During last year’s annual count of the Northern Range herd, wildlife biologists tallied 4,844 elk. Of that total, only 23 percent — or 1,130 of the herd — were found inside Yellowstone. The other 77 percent — 3,714 elk — were counted north of the park in places like Montana’s Dome Mountain Wildlife Management Area and Dailey Lake at the southern end of Park County.
“There’s a really distinctive trend, a pretty steady drift” of elk out of the north side of the park, said Karen Loveless, an FWP wildlife biologist based in Livingston. “In 2000, 24 percent of the herd came out of the park. In 2013 it was 77 percent and there’s been a steady rise. I am not going to be surprised if it is more this year.”
As to why elk are migrating en masse out of the Park in winter, there are several possible explanations. The FWP has been limiting hunting around the region just north of Yellowstone. This year, for instance, the FWP announced it was limiting the number of permits issued for hunting district 313. In addition, the Park has seen less precipitation, combined with wildfires and a shifting winter season. It’s possible the uptick in wolves (according to this year’s wolf report) is a contributing factor; indeed, since wolves were reintroduced in 1995, elk numbers have gone down.

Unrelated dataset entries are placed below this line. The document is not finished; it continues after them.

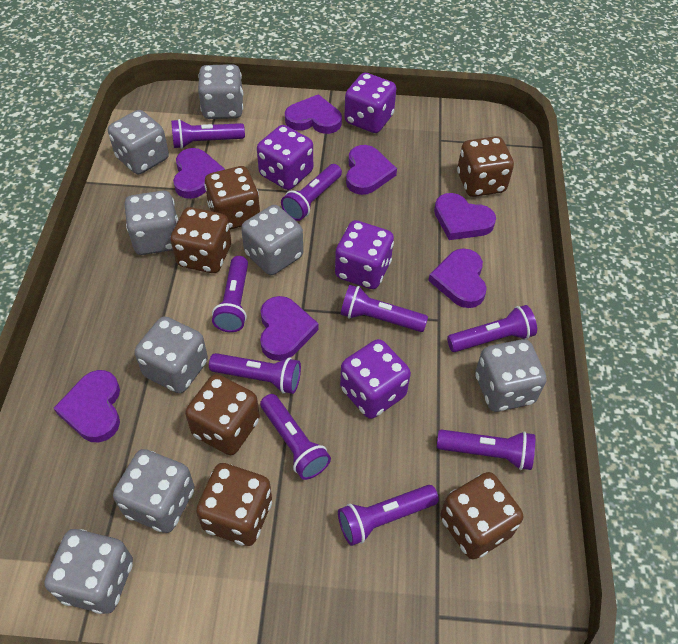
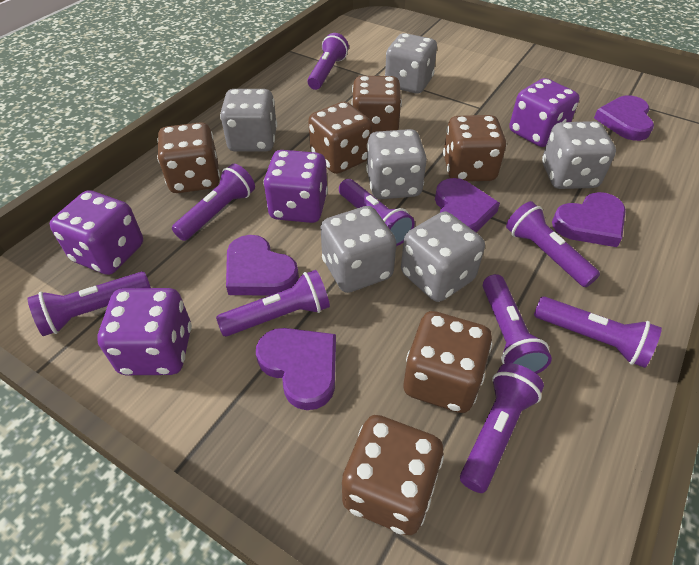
grey dice: 8 -> 6
purple heart: 7 -> 5

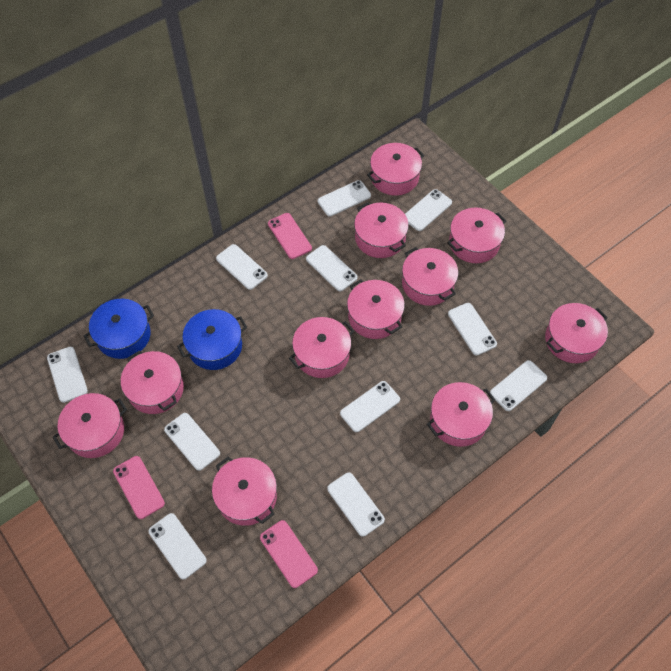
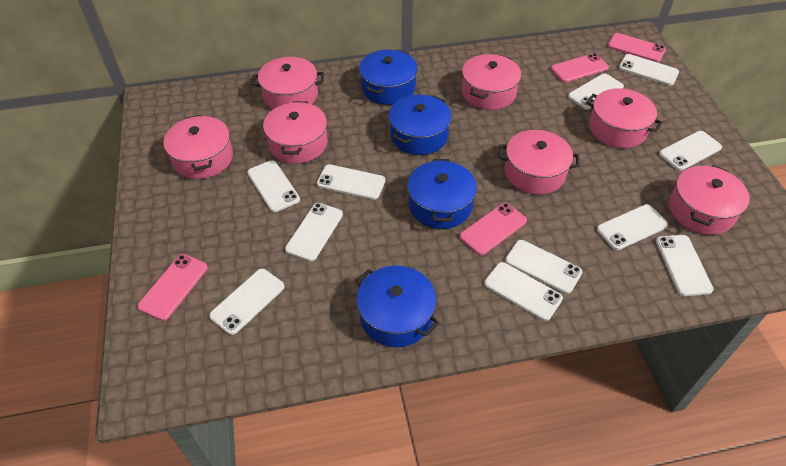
blue pot: 2 -> 4
pink phone: 3 -> 4
pink pot: 11 -> 7

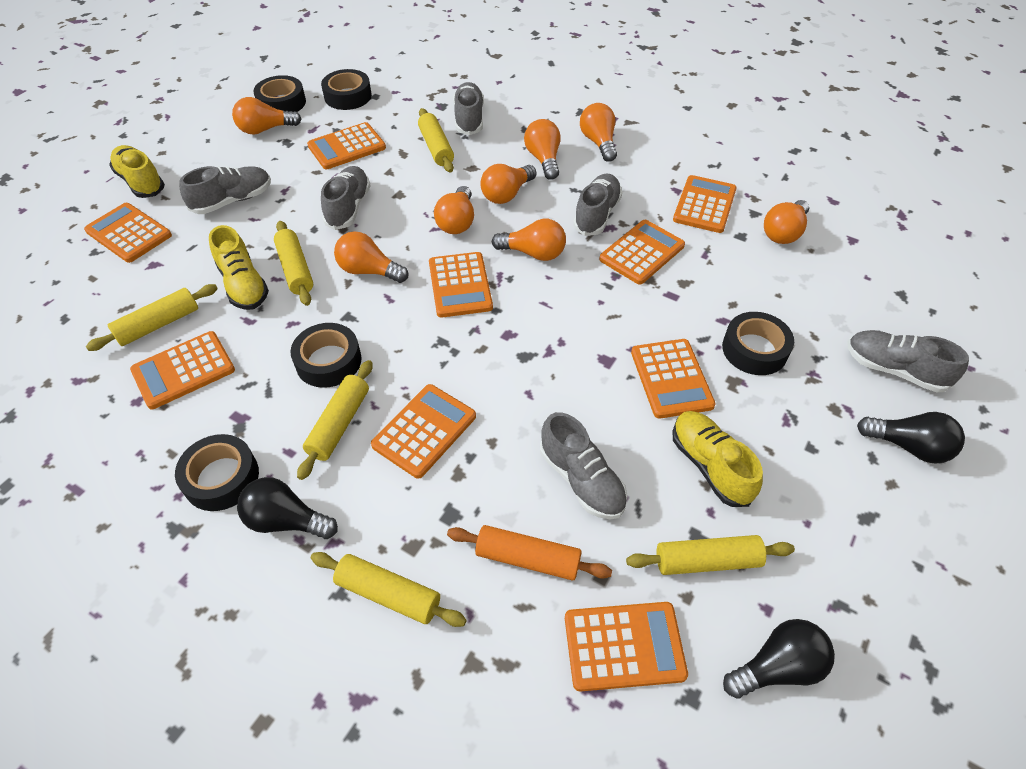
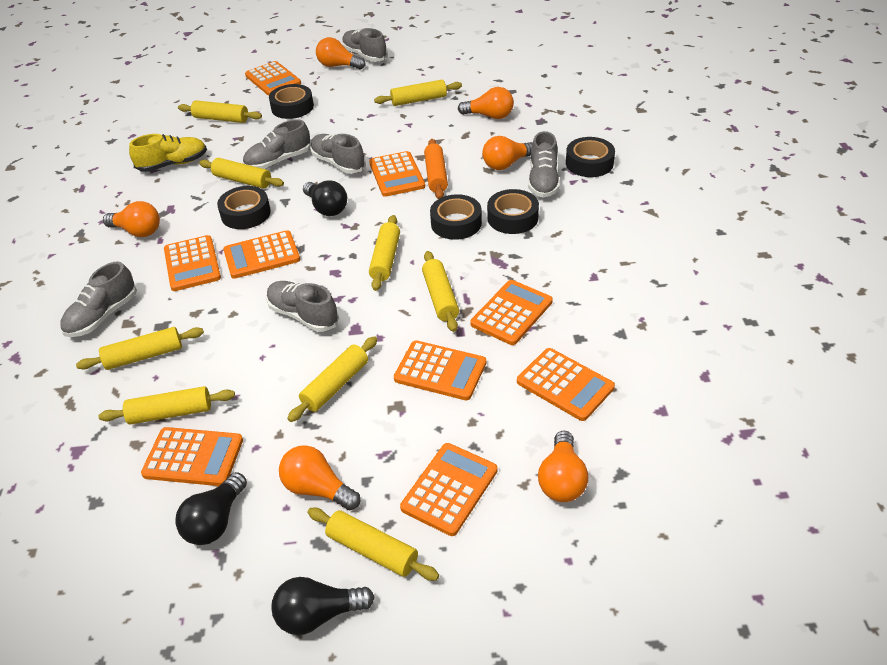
orange light bulb: 8 -> 6
yellow rolling pin: 6 -> 9
yellow shoe: 3 -> 1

The increased presence of bison could be a contributing factor as well, although bison are also prominent migrators, which sometimes causes managerial headaches among IBMP stakeholders.
Regardless, the changing pattern of elk migration outside Yellowstone National Park is having a marked effect on the Greater Yellowstone Region, according to the Wyoming Wildlife Initiative. From the Gazette:
The Wyoming Wildlife Initiative’s researchers have also found that some elk are choosing not to migrate into the park in the summer, instead preferring the relatively predator-free environment outside the park and access to irrigated farm fields for food. Those elk have abandoned their migratory ways, causing problems for farmers, ranchers and wildlife management agencies.
Unlike some of those Wyoming elk, though, Loveless said she’s not seeing elk that migrate into Montana’s southern Park County from Yellowstone choosing to take up residence.
“We don’t have a lot of them that stay,” she said.
Because elk gather in larger herds in open areas in Montana during winter counts, compared to smaller groups hiding in the trees inside Yellowstone, Utah State University is conducting a two-year study about whether biologists are simply undercounting elk in Yellowstone because they are harder to see. The 2015-17 “elk sightability study” could give biologists better estimates of how many elk are missed during annual counts.
Elk management in the area, because of the high-profile population, has been a continually evolving process for Montana and the Park Service. Decades ago, the Park Service culled the elk herd and even herded them out of the park toward awaiting Montana hunters into what was called “the firing line.”